Opinión

Del Noroñismo al Norocausto: Cuando el rebelde devora su propia rabia

  • Por Miguel A. Ramírez-López

Por: Miguel A. Ramírez-López.

Hace unos días, en la Mesa Directiva del Senado, Gerardo Fernández Noroña protagonizó una escena que no es sólo un berrinche de la política mexicana. Exigió una disculpa pública a un abogado que lo había insultado. No contento con eso, convirtió el acto en una humillación pública, un performance de poder que dejó claro quién manda y quién se somete.

Der schlimmste Analphabet ist der politische Analphabet.

Er hört, sieht und spricht nicht von politischen Vorgängen.

—Bertolt Brecht

«El peor analfabeto es el analfabeto político.

No oye, no habla, ni participa en los acontecimientos políticos».

Gerardo Fernández Noroña fue un volcán en erupción. Antes, ese hombre parlaba de Marx como si fuera un profeta, un agitador social que no buscaba piedad ni consenso: sólo acción, ruptura y escándalo. El Noroñismo era ese fuego insurgente que incendiaba la complacencia, la voz furiosa que se alzaba desde la periferia para señalar las podredumbres del poder.

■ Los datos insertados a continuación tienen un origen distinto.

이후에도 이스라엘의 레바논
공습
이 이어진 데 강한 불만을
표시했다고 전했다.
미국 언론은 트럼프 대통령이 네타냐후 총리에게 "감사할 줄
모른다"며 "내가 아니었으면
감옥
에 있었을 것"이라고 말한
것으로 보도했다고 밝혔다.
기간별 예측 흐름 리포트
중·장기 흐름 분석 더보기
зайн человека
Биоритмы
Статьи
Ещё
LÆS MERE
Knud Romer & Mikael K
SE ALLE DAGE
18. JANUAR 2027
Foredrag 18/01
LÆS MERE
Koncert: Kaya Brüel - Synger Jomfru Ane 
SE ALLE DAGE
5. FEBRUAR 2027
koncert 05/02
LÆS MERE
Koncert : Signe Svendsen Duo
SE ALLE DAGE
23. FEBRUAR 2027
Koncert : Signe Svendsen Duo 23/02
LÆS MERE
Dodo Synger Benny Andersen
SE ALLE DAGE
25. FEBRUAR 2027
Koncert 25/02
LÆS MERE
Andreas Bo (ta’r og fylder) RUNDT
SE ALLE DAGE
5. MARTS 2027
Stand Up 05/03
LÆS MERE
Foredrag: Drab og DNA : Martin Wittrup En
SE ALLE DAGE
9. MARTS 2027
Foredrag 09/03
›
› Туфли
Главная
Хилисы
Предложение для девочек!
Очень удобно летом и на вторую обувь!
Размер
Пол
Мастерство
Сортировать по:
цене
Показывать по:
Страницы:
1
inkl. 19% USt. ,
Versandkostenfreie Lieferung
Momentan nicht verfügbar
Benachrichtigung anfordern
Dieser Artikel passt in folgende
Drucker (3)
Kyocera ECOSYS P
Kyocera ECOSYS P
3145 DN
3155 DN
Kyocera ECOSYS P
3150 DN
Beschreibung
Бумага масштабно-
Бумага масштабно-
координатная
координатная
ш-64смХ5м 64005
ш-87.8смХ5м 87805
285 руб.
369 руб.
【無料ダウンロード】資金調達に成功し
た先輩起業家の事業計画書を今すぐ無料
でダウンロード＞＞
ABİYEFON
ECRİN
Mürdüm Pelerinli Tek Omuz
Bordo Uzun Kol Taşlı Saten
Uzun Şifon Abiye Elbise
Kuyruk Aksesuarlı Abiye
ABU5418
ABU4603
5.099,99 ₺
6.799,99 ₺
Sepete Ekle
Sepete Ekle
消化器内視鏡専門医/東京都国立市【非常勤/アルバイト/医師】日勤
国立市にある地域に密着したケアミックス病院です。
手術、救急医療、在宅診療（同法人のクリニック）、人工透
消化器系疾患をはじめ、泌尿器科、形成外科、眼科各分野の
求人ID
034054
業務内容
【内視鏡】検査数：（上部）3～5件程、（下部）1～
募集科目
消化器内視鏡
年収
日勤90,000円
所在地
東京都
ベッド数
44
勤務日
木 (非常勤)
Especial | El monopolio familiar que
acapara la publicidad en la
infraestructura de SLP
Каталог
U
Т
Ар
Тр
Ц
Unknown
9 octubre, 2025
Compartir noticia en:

Era incómodo y molesto, pero necesario.

No obstante, el poder tiene un hambre voraz que no se sacia con gritos ni denuncias. Cuando Noroña llegó a las filas del Senado, ese fuego se apagó bajo cenizas de soberbia y autoritarismo. La metamorfosis fue brutal… De agitador de masas pasó a déspota de baratija. De tribuno del pueblo a pequeño autócrata enmohecido por la soberbia. Ahora el Norocausto es una ironía siniestra, es la caída del que una vez desafió al sistema y ahora se convierte en verdugo del disenso.

No hablo del circo mediático ni de la payasada política, hablo de la crueldad del poder que se legitima no por razón, sino por humillación y miedo. Jürgen Habermas, el maestro de la democracia deliberativa, nos enseñó que el poder auténtico es el que nace del diálogo libre, de la palabra que une y convence. Pero Noroña, al exigir disculpas públicas como quien impone una sentencia, pulveriza ese ideal: destruye el espacio público, lo convierte en un tribunal de inquisición donde manda el garrote y no la palabra. George Orwell habría visto ese patrón, el que gritaba "¡Justicia!" ahora impone silencio. La disidencia fue estrangulada por el mismo incendiario que predicaba revolución.

Esta no es sólo una anécdota trivial. Loïc Wacquant entendería bien la escena: la humillación pública es una forma sutil de violencia simbólica, una manera de disciplinar y silenciar sin necesidad de golpes físicos. En ese acto, Noroña se muestra como un pequeño tirano, que usa el ritual del castigo para recordar quién manda y quién debe obedecer. Es la lógica perversa de un poder que se fortalece en la exclusión, en la degradación del otro.

Georg Simmel describe con precisión esa relación parasitaria entre dominador y dominado. El Noroñismo muerto, el Norocausto vivo, es la historia del marginado que se convierte en opresor, del rebelde que aprende a someter. La metábasis de Noroña es la prueba tangible de que el poder no sólo corrompe, sino que transforma al insurgente en custodio del mismo sistema que combatió.

Esta es la tragedia de la política en México y, quizá, en muchas partes del mundo. El rebelde que quema por justicia se convierte en el tirano que quema voces y espacios. Del Noroñismo al Norocausto hay una traición silenciosa: a la insurgencia, a la palabra y a quienes aún creen en un poder justo.

Este viraje es un epitafio para una era de resistencia que se extingue en el altar de la soberbia y la represión simbólica. El llamado urgente es a no olvidar que la verdadera lucha no es sólo contra los que están arriba, sino contra la sombra que ellos mismos proyectan cuando, al ocupar el poder, se convierten en aquello que juraron destruir. Noroña no se apagó, se consumió en la hoguera de su propio ego. Lo que antes era fuego insurgente hoy es ceniza de autoritarismo. Rebelde de escaparate, profeta de segunda mano, devorador de su propia rabia. Quiso romper el sistema y terminó afilando sus cadenas.